The book begins with Armand Gamache, the former head of the Surete du Quebec,  who is waiting to hear the verdict concerning his botched drug raid, which was a complete disaster.  As the case hangs over his head, the drugs that eluded his squad begins to snake through the streets of Montreal with deadly precision.  Gamache also learns of the betrayal of one of his “second chance” recruits, who has slipped back into addiction.

While waiting for the internal investigation to end, Gamache, along with friend and Three Pines resident Myrna Landers, have learned that they been named as executors of a woman’s estate whom neither of them know, along with third man who is a stranger to them.   Why would this woman, who referred to herself as “The Baroness” appoint Gamache and Myrna as two executors when she was an outsider to their close-knit group in Three Pines?

After one of her beneficiaries is found dead in The Baroness’ dilapidated former home, Gamache is determined to find out more about the self-proclaimed royal and her family secrets.  The case of the Baroness runs parallels with Gamache’s fate in the drug raid and its consequences.  But, the Baroness is not the only one with secrets.  Gamache has secrets of his own that will be revealed when all the pieces fit neatly into place.

 

 

Conversations with Lincoln

I listen to a lot of audiobooks in the car.

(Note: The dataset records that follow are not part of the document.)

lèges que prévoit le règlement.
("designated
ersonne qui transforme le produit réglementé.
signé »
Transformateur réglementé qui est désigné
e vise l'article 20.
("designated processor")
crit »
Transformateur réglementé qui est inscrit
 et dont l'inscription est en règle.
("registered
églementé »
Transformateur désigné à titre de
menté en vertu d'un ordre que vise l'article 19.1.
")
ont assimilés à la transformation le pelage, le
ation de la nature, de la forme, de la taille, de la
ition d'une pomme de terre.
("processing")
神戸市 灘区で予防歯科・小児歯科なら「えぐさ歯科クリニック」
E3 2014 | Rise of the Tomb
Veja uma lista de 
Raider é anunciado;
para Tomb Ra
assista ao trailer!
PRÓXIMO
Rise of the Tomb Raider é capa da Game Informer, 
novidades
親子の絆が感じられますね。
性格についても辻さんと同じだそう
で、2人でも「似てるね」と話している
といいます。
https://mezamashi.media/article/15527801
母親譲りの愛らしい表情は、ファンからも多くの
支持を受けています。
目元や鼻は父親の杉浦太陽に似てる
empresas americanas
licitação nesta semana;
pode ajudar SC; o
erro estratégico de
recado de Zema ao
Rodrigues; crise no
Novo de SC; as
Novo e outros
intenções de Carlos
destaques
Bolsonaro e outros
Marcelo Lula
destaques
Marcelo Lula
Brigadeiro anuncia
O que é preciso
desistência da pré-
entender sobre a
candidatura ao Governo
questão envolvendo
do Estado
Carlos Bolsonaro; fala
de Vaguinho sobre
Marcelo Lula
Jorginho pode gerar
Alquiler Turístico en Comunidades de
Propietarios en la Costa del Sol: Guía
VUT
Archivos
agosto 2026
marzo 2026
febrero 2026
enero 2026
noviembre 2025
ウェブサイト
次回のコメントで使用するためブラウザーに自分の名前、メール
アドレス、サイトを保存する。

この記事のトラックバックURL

Sometimes when I am looking for a new audiobook to listen to, I look for something that is short. If you have ever listened to a 20 disc audiobook, you understand. As much as I love audiobooks, sometimes I need something short and  something different; something to cleanse my palate (or my ears).

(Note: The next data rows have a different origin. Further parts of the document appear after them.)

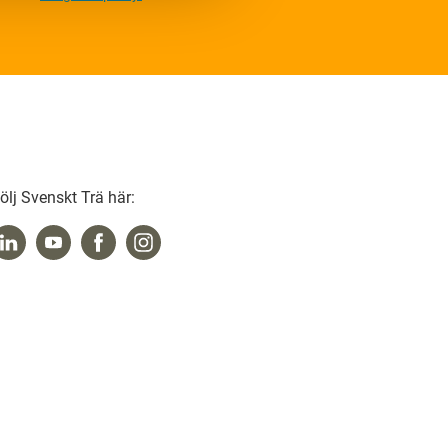
ölj Svenskt Trä här:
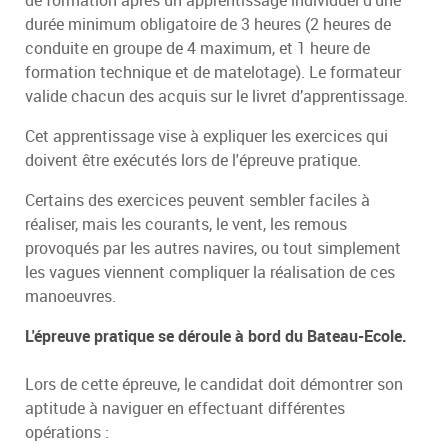
durée minimum obligatoire de 3 heures (2 heures de
conduite en groupe de 4 maximum, et 1 heure de
formation technique et de matelotage). Le formateur
valide chacun des acquis sur le livret d’apprentissage.
Cet apprentissage vise à expliquer les exercices qui
doivent être exécutés lors de l'épreuve pratique.
Certains des exercices peuvent sembler faciles à
réaliser, mais les courants, le vent, les remous
provoqués par les autres navires, ou tout simplement
les vagues viennent compliquer la réalisation de ces
manoeuvres.
L'épreuve pratique se déroule à bord du Bateau-Ecole.
Lors de cette épreuve, le candidat doit démontrer son
aptitude à naviguer en effectuant différentes
opérations :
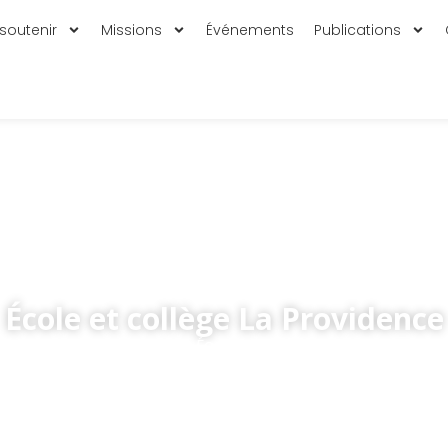
soutenir
Missions
Événements
Publications
École et collège La Providence
Accueil
»
Publications
»
École et collège La Providence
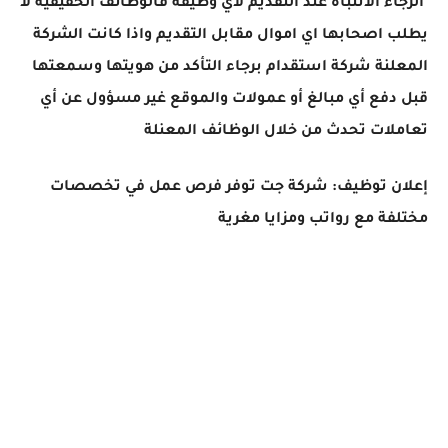
الرجاء الانتباه عند التقديم لاي وظيفة فالوظائف الحقيقية لا
يطلب اصحابها اي اموال مقابل التقديم واذا كانت الشركة
المعلنة شركة استقدام برجاء التأكد من هويتها وسمعتها
قبل دفع أي مبالغ أو عمولات والموقع غير مسؤول عن أي
تعاملات تحدث من خلال الوظائف المعنلة
إعلان توظيف: شركة جت توفر فرص عمل في تخصصات
مختلفة مع رواتب ومزايا مغرية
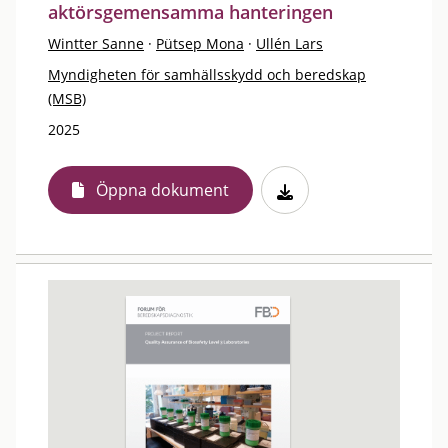
aktörsgemensamma hanteringen
Wintter Sanne
·
Pütsep Mona
·
Ullén Lars
Myndigheten för samhällsskydd och beredskap
(MSB)
2025
Öppna dokument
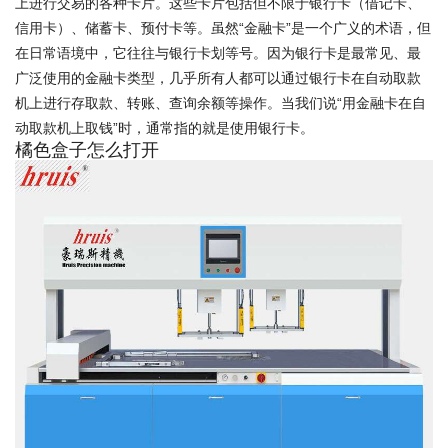
上进行交易的各种卡片。这些卡片包括但不限于银行卡（借记卡、
信用卡）、储蓄卡、预付卡等。虽然“金融卡”是一个广义的术语，但
在日常语境中，它往往与银行卡划等号。因为银行卡是最常见、最
广泛使用的金融卡类型，几乎所有人都可以通过银行卡在自动取款
机上进行存取款、转账、查询余额等操作。当我们说“用金融卡在自
动取款机上取钱”时，通常指的就是使用银行卡。
橘色盒子怎么打开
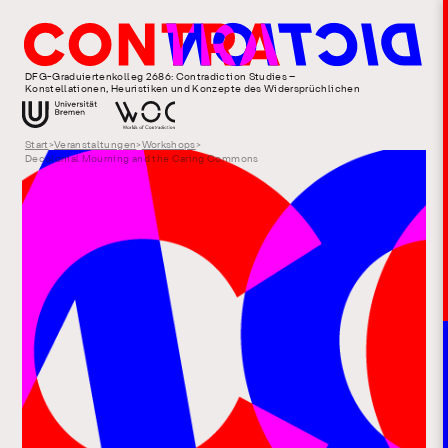
DFG-Graduiertenkolleg 2686: Contradiction Studies –
Konstellationen, Heuristiken und Konzepte des Widersprüchlichen
Start
>
Veranstaltungen
>
Workshops
>
Decolonial Mourning and the Caring Commons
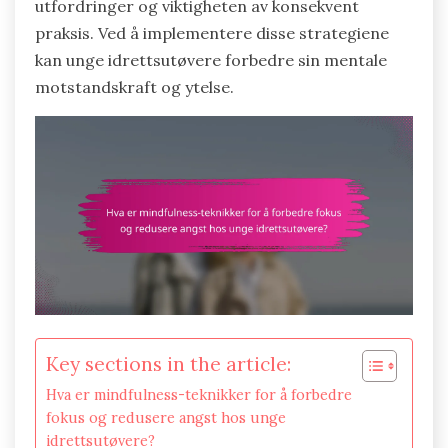
utfordringer og viktigheten av konsekvent
praksis. Ved å implementere disse strategiene
kan unge idrettsutøvere forbedre sin mentale
motstandskraft og ytelse.
Key sections in the article:
Hva er mindfulness-teknikker for å forbedre
fokus og redusere angst hos unge
idrettsutøvere?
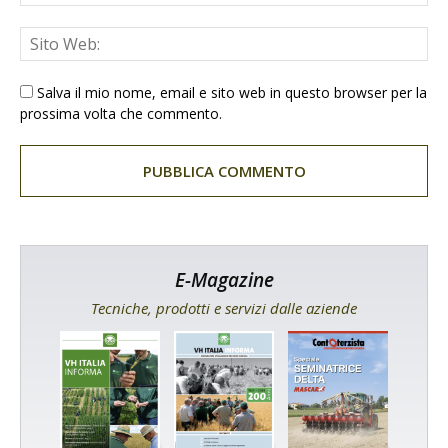
Salva il mio nome, email e sito web in questo browser per la
prossima volta che commento.
E-Magazine
Tecniche, prodotti e servizi dalle aziende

While I was browsing the shelves, I noticed, Conversations with Lincoln and I am happy that I checked it out. One nice feature of this audiobook is listed in the title. They are stories. I did not have to pay a lot of attention to the book in order to keep up with the story because the story would end and another story would start! I also liked that this was nonfiction so I was learning something while I drove my car.

The conversations that people had with Abraham Lincoln took place while he lived in New Salem, Illinois, Springfield, Illinois and while he was President in Washington, D.C.  Over and over again people talk about how kind Lincoln was to people. He was especially fond of children. One tale speaks of his time in Illinois and how he allowed the neighborhood boys to go fishing with him. They all had such a good time that no boy would dare miss another fishing trip. Many of the stories that occurred while Lincoln was President involved women asking for their fathers, husbands and sons to be released from duty from the Army or transferred somewhere else. One such woman lost her husband in the war and asked President Lincoln if one of her son’s could be released from duty so that he could come home and take care of her and her farm. Another woman asked for her father’s life after he was sentenced to be executed. President Lincoln had a difficult time executing young boys that deserted from the Army. Many of them were too young to serve in the first place. Of course the Army disapproved of his leniency and claimed that he undermined their authority.

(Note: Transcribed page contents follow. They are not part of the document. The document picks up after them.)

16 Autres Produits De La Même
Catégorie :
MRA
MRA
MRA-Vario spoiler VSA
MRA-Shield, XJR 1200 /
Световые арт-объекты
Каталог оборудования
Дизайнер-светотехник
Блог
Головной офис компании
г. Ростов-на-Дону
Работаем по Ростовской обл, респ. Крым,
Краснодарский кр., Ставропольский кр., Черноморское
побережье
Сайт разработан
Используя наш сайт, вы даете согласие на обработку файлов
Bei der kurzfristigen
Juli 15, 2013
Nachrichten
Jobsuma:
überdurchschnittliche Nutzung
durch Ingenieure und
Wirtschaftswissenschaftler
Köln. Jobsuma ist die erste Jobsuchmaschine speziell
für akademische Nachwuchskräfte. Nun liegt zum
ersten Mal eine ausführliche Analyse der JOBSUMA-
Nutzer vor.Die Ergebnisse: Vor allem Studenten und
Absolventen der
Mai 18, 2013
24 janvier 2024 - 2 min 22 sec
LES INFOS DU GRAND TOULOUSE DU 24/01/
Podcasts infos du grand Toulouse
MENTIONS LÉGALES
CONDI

While I was listening to this audiobook, I kept marveling over the fact that people were actually allowed to have conversations with the President of the United States. If you were willing to wait a few hours, it was possible that President Lincoln would invite you into his office to tell him your trouble. As you were waiting, you could be sitting next to a U.S. Senator or an Army General who were also waiting their turn. They would have had preference over you, but an ordinary person had the chance to speak to the President. The theme of this book is how kind Abraham Lincoln was. He genuinely cared about people’s troubles and he did his best to fix the problem. If he was unable to fix the problem himself, then he would refer the person to someone who could do something about it, with a note bearing his signature. He had a soft spot for children and always made a point to speak to them while they were in his presence. And he tried to do his best to reunite women with the men in their lives. Clearly, he hated that the war was destroying families. While listening to this book, it was hard to not wish an audience with Abraham Lincoln in order to speak with this intelligent and overly kind man.